The Python package astropy extends numpy arrays to include units.[0]
It can convert between equivalent units (e.g., centimeters and kilometers), and will complain if you try to add quantities that aren't commensurate (e.g., grams and seconds).
The nice thing about this is that you can write functions that expect unit-ful quantities, and all the conversions will be done automatically for you. And if someone passes an incorrect unit, the system will automatically spit out an error.
When I first started to learn Ada, I found it one of the most verbose languages I’ve ever used. Now I find myself practicing those wordy conventions in other languages too.
Have you come across a system or language that handles units and their combinations / conversions well? I have a project I want to undertake but I feel like every time I start to deal with units in the way I feel is "proper" I end up starting to write a unit of measure library and give up.
You don't need a type system to do this. Generic operators/functions and composite structures are sufficient and more flexible.

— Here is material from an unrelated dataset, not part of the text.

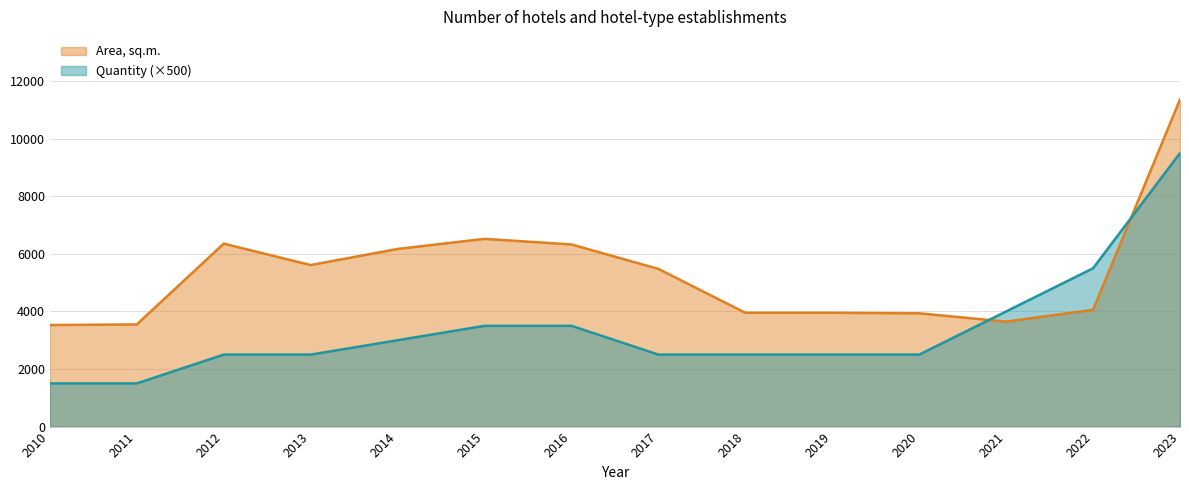

List the labels in order of Area, sq.m. value, smallest first.

2010, 2011, 2021, 2020, 2018, 2019, 2022, 2017, 2013, 2014, 2016, 2012, 2015, 2023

Some languages let you encode this in type systems as well, but that's an orthogonal feature.
I'm sorry, but this whole comment section is in some collective psychosis from 2010. You don't need to mangle variable names or create custom types (and then the insane machinery to have them all interact properly)
Have none of you ever refactored code..? Or all of your writing C?
Your library should just expose an interface/protocol signature. Program to interfaces. Anything that is passed in should just implement the protocol. The sleep function should not be aware or care about the input type AT ALL. All it requires is the input to implement an "as-milliseconds()" function that returns a millisecond value. You can then change any internal representation as your requirements change
That's also a custom type. But for libraries, custom types for everything in interface definitions are problematic. Let's say you use library A which has some functions that take a time delta, and another library B, that also has functions which take time deltas. Now both library would define their own time delta type, and you have two types for time deltas in your application and most likely need to add an additional 'meta time delta type' which can be converted to the library specific time deltas types. This will explode very quickly into lots of boilerplate code and is a good reason to use 'primitive types' in interfaces.
If you replace 'time delta' with 'strings' then the problem becomes more apparent. Each library defining its own string type would be a mess.
If you are working with a crappy language then that's probably true. But it doesn't have to be a lot of boilerplate and it can be local in scope. In Clojure it's a one-liner.
And sure it can just be doing something as simple as returning an internal value directly or calling some common stringifying method. You do have a good point that you may have redundant stringifying protocols across libraries - which sucks.
> This will explode very quickly into lots of boilerplate code and is a good reason to use 'primitive types' in interfaces.
I feel you were so close and missed :) The natural conclusion would be to have primitive interfaces - not primitive types. This way libraries only need to agree to adhere to an interface (and not an implementation)
> Have none of you ever refactored code..? Or all of your writing C?
You seem to ignore the much broader context here: the article wasn't just about code. It included configuration files and HTTP requests.
It's also worth noting that depending on the language in question and the usage pattern of the function/method, using interfaces or protocols can cause considerable overhead when simply using a proper descriptive name is free.
Having everything work this way makes it so much easier to review code for errors. Without this means that as a reviewer you must either trust that the units and conversions are correct or you should do some spelunking to make sure that the inputs and outputs are all in the right units.